Patrick Mbeko exécutant une “quenelle” (YouTube)

Pour achever de se convaincre du manque de sérieux de l’entreprise de falsification devant laquelle nous nous trouvons, il convient de noter la présence, parmi les autres intervenants du film, de Patrick Mbeko, un journaliste canadien dont la notoriété tient davantage au soutien qu’il a apporté à Dieudonné et aux interviews qu’il a données au site d’Alain Soral qu’à la puissance de ses analyses géopolitiques.

Il faut pour terminer signaler au générique de fin, dans les remerciements, les noms de Charles Onana, un auteur qui est allé jusqu’à déclarer que la justice internationale n’avait « pas de preuves du génocide des hutus contre leurs compatriotes tutsis », et celui de Jonathan Moadab, co-fondateur du site conspirationniste Le Cercle des Volontaires et de l’Agence Info Libre, qui, entre autres faits d’armes, a participé à la réalisation du film de Béatrice Pignède, L’Oligarchie et le Sionisme.

Notes :
(1) Les premiers sites à en avoir assuré la promotion sont Egalité & Réconciliation (d’Alain Soral), Mondialisation.ca (de Michel Chossudovsky), Agoravox, Les Moutons Enragés, ProRussiaTV et les comptes Facebook d’Agence Info Libre, et de Dieudonné officiel.

(2) Le film est produit par TOPDOC/Apocalypse France, une société de production apparemment fondée par Paul-Eric Blanrue.

##########

§ Exercices
(A) D'après l'extrait sur le film, quelle société produit ce film ?
(B) Poursuivez l'extrait sur le film après sa dernière phrase.
La liste qui suit provient d'une autre source que l'extrait sur le film.

§ Données fournies
##########

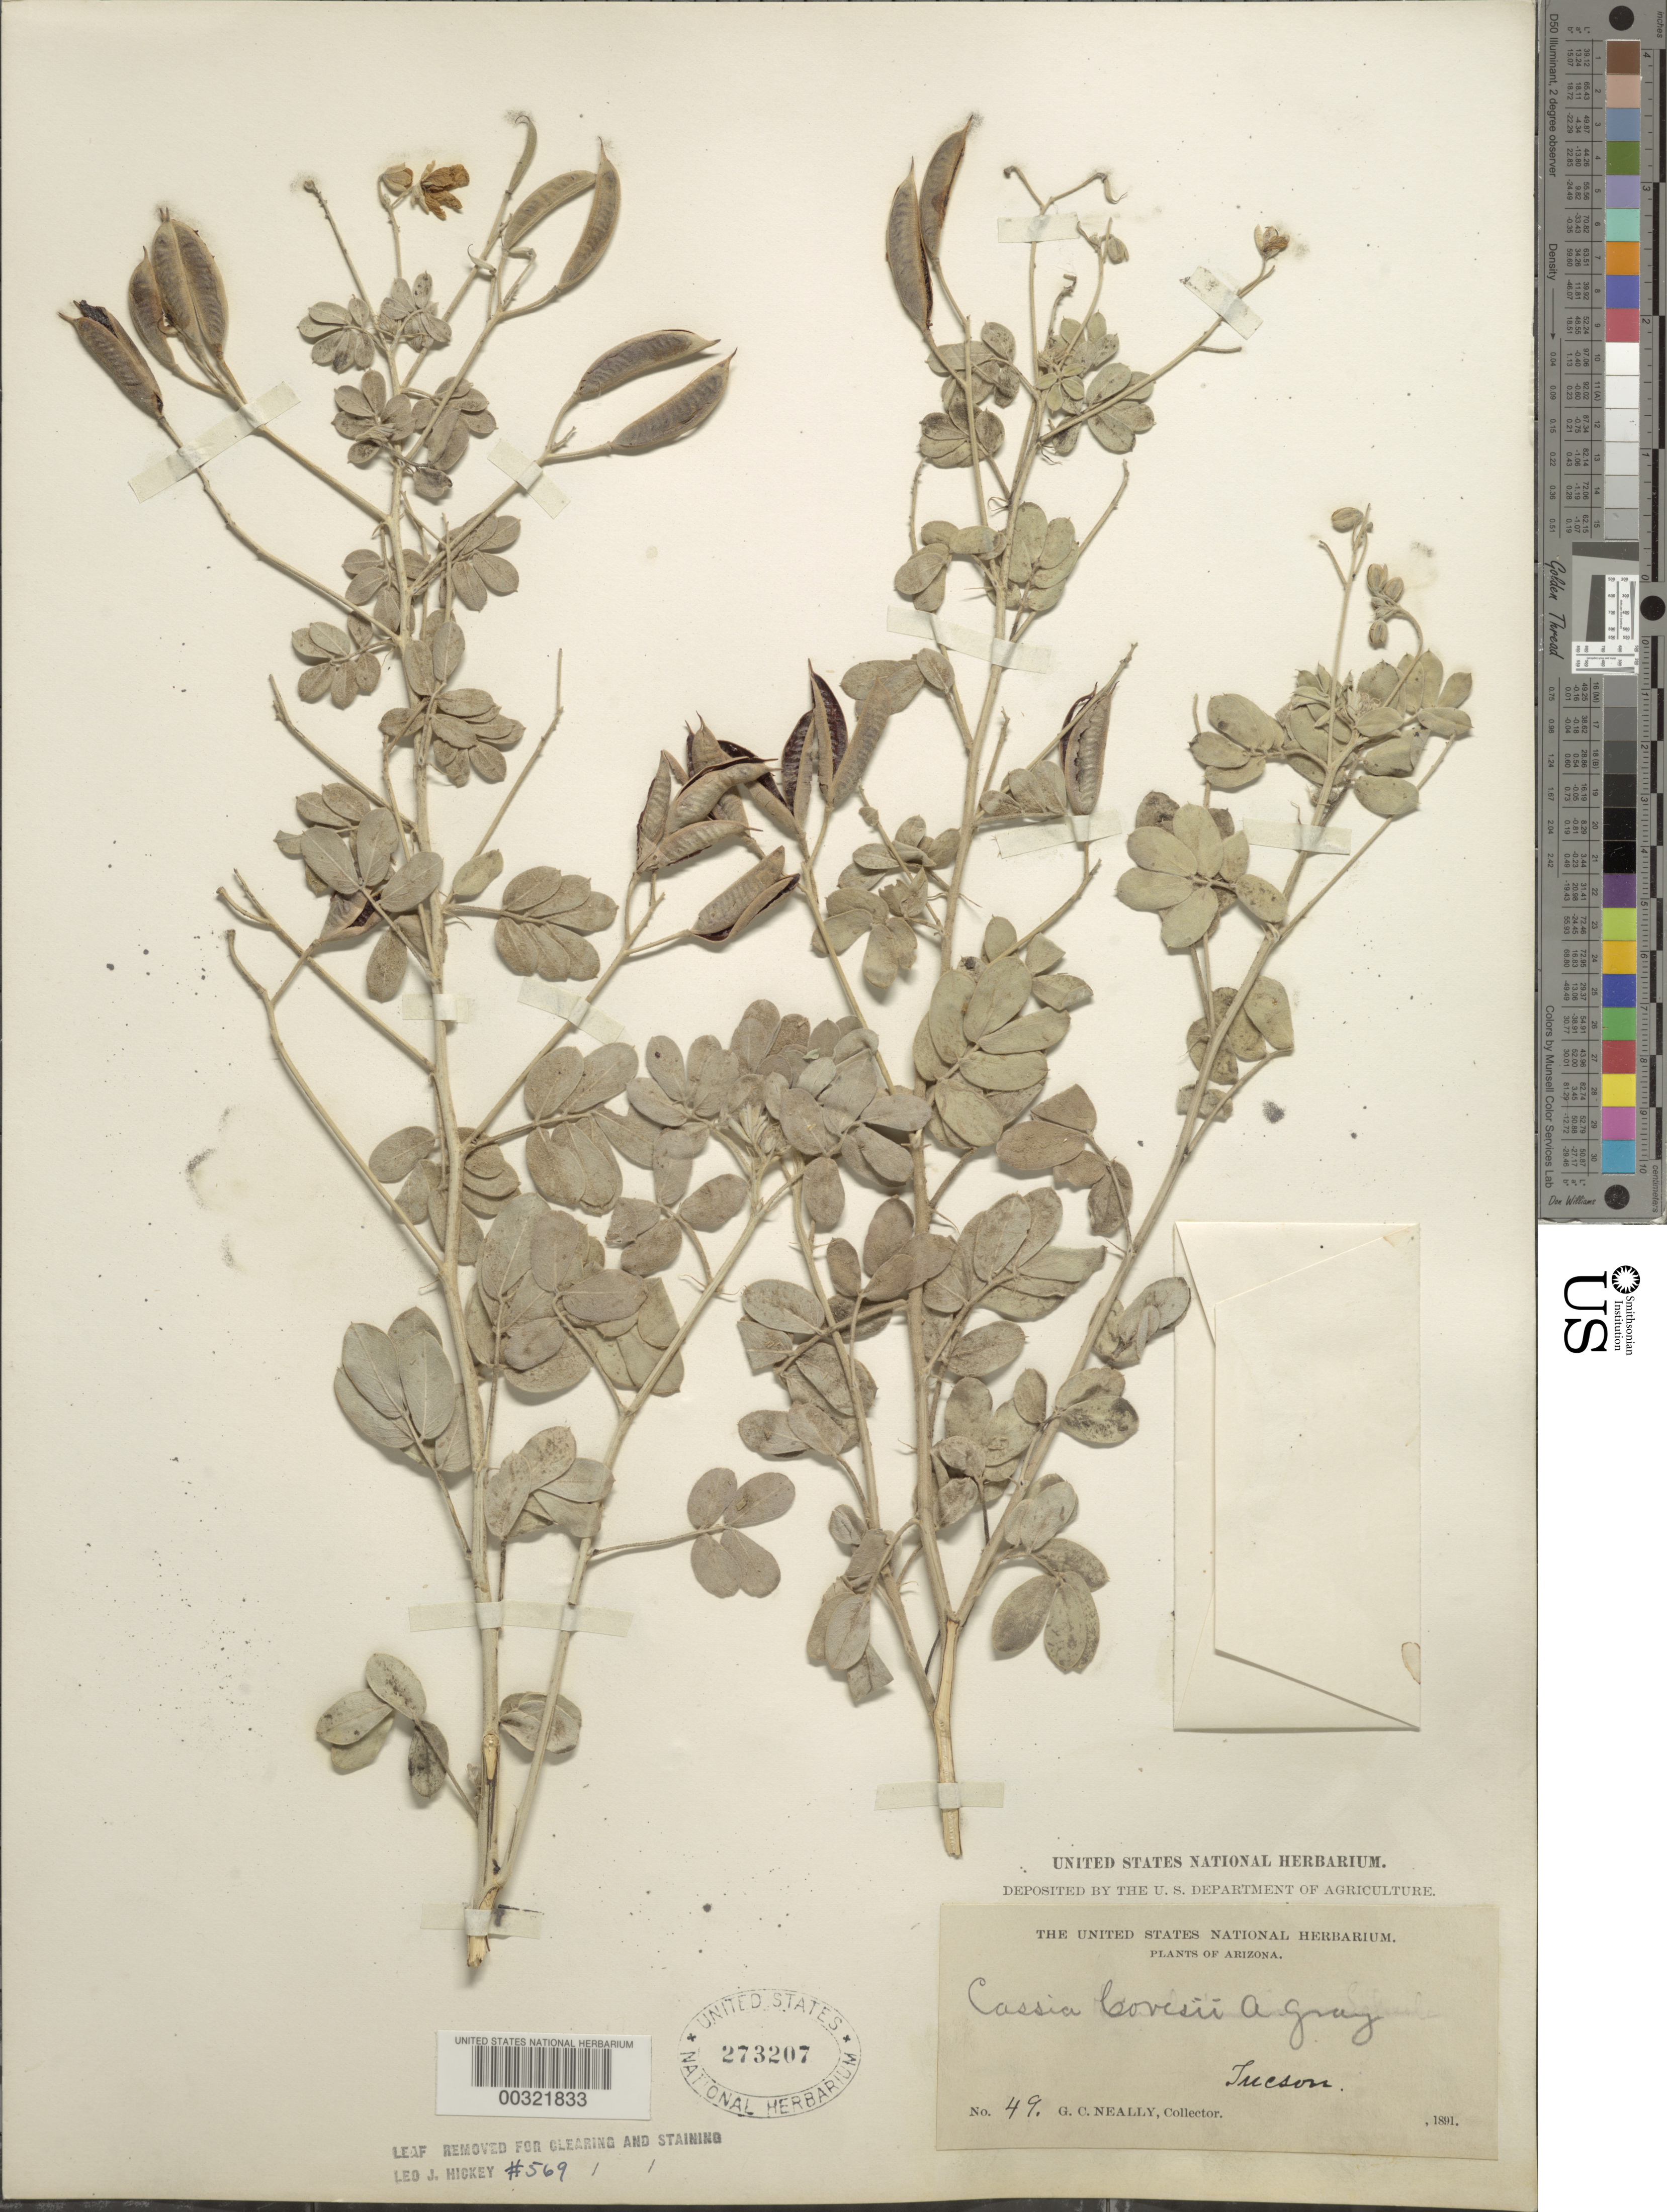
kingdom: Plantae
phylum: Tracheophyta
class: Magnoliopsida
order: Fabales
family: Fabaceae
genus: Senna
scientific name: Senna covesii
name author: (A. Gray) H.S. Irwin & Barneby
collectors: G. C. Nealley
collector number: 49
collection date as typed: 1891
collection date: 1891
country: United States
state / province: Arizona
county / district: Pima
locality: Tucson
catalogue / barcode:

##########

§ Les réponses
(A) TOPDOC/Apocalypse France.

(B)
(3) Comme l’association Survie, dont l’ancien président, Jean Carbonare, est présenté dans le film par Pierre Péan comme un « pro de la propagande ».

(4) Parmi les ouvrages les plus récents, voir en particulier : Jean-Pierre Chrétien & Marcel Kabanda, Rwanda, racisme et génocide. L’idéologie hamitique, Belin, 2013 ; Jean Hatzfeld, Récits des marais rwandais, Seuil, 2014 ; Hélène Dumas, Le génocide au village. Le massacre des Tutsi au Rwanda, Seuil, 2014 ; Scholastique Mukasonga, Inyenzi ou les cafards, Folio, 2014.

(5) Préface au livre de Charles Onana, Ces tueurs Tutsi. Au cœur de la tragédie congolaise, éd. Duboiris, 2009.

(6) Carnages, Fayard, 2010.

(7) Dans Noires fureurs, blancs menteurs (éd. des Mille et une nuits, 2005, p. 19), Pierre Péan écrit : « dans la phase ultime de sa stratégie de conquête de pouvoir, Kagame a planifié l’attentat, donc planifié aussi sa conséquence directe : le génocide des Tutsis perpétré en représailles ». Pour Charles Onana, qui est remercié dans le film, le génocide des Tutsi est « l’un des plus grands mensonges et l’une des plus grandes manipulations de l’Afrique du XXème siècle ».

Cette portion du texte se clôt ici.